Composite Grand Unified Theory

Description

This work presents a comprehensive Composite Grand Unified Theory (CGUT) that aims to unify several advanced concepts in modern physics into a single coherent framework. At high energies, our theory posits that spacetime is best described by a noncommutative (or discrete) geometry, formulated via the spectral action principle, which naturally transitions to classical General Relativity at low energies.

Key innovations of the theory include:

  • Noncommutative Geometry and Gravity: A rigorous mathematical framework based on spectral triples and the spectral action, which recovers the Einstein–Hilbert action in the continuum limit, providing a high-energy description of spacetime.
  • Novel Dynamical Fields (TAI and BFU): The introduction of the Theory of Absolute Inclusion (TAI) field, which ensures a non-zero vacuum energy and may contribute to dark energy, and the Bubbling Foam Universe (BFU) field, which drives bubble-like cosmic dynamics and may explain large-scale structure.
  • Quantum Noise-Enhanced Entanglement: An exploration of how quantum noise, rather than solely causing decoherence, can enhance entanglement among fields, modifying the primordial density fluctuations and potentially leaving unique signatures in the cosmic microwave background (CMB) and large-scale structure (LSS).
  • Hidden-Sector SUSY Breaking: A mechanism whereby supersymmetry is dynamically broken in a hidden sector and its effects are communicated via gravitational mediation. This, in combination with asymptotic safety and nonlocal regulators from noncommutative geometry, protects the Higgs mass despite a high SUSY-breaking scale.
  • Quantum-Temporal Processing Hypothesis: A novel proposal that time is not a continuous flow but is processed in discrete, computational-like clusters. This perspective provides new insights into wavefunction collapse, quantum entanglement, and time dilation, potentially bridging the gap between quantum mechanics and relativity.

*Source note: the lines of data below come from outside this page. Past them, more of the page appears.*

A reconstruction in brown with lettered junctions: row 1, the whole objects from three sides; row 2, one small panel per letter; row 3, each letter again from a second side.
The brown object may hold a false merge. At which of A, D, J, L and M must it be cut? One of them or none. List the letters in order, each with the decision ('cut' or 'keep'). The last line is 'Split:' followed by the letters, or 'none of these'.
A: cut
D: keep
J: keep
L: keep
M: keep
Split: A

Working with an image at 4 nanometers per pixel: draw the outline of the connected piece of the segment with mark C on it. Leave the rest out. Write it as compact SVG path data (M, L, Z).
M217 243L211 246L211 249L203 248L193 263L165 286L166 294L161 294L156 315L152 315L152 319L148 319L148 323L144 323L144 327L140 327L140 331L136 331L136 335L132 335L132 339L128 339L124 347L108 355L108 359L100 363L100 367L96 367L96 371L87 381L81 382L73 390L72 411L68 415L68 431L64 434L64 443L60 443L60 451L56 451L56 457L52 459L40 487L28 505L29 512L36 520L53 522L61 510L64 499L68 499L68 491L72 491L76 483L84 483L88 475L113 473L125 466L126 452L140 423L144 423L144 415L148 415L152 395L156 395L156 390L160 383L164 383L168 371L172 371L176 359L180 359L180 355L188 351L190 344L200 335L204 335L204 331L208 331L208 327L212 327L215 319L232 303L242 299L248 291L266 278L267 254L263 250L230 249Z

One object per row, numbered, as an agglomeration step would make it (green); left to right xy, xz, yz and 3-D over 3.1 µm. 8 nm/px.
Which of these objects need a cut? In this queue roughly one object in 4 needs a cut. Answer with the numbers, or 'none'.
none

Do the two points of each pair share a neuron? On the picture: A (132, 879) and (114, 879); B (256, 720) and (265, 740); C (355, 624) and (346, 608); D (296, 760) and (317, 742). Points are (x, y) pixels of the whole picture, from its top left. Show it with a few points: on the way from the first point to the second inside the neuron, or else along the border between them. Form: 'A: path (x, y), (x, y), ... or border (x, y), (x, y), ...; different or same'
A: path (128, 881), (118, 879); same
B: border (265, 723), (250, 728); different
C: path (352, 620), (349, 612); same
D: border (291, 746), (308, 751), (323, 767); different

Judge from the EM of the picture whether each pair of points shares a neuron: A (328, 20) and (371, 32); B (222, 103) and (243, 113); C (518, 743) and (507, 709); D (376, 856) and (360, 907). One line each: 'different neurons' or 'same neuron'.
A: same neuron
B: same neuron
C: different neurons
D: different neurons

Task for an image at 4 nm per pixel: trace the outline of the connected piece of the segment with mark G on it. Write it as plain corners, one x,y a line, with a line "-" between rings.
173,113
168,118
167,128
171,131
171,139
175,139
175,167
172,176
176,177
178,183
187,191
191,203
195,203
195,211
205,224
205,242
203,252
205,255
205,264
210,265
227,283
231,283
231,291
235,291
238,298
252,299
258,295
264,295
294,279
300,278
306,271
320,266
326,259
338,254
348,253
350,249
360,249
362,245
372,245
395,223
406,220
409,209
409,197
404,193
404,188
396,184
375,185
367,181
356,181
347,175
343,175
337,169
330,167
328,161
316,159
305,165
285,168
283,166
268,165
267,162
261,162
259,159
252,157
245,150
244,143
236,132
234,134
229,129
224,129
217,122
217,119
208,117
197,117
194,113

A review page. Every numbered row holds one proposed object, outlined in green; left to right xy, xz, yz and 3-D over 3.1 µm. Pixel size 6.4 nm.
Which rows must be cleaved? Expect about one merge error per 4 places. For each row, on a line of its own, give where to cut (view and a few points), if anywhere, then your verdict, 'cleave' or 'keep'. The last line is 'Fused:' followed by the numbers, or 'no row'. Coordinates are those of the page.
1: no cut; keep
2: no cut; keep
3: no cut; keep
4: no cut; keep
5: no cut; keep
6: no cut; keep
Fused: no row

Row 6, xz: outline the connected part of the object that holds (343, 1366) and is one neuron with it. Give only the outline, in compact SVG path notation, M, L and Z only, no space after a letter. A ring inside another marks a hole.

The manuscript includes detailed mathematical derivations, parameter-space analyses, and numerical simulation strategies. It also offers explicit observational predictions for gravitational wave signals, CMB anisotropies, and precision collider experiments, along with proposed strategies for interdisciplinary experimental collaboration.

This submission is intended as a peer-reviewed paper that not only provides a rigorous theoretical foundation but also opens up new avenues for experimental validation and further exploration in fundamental physics.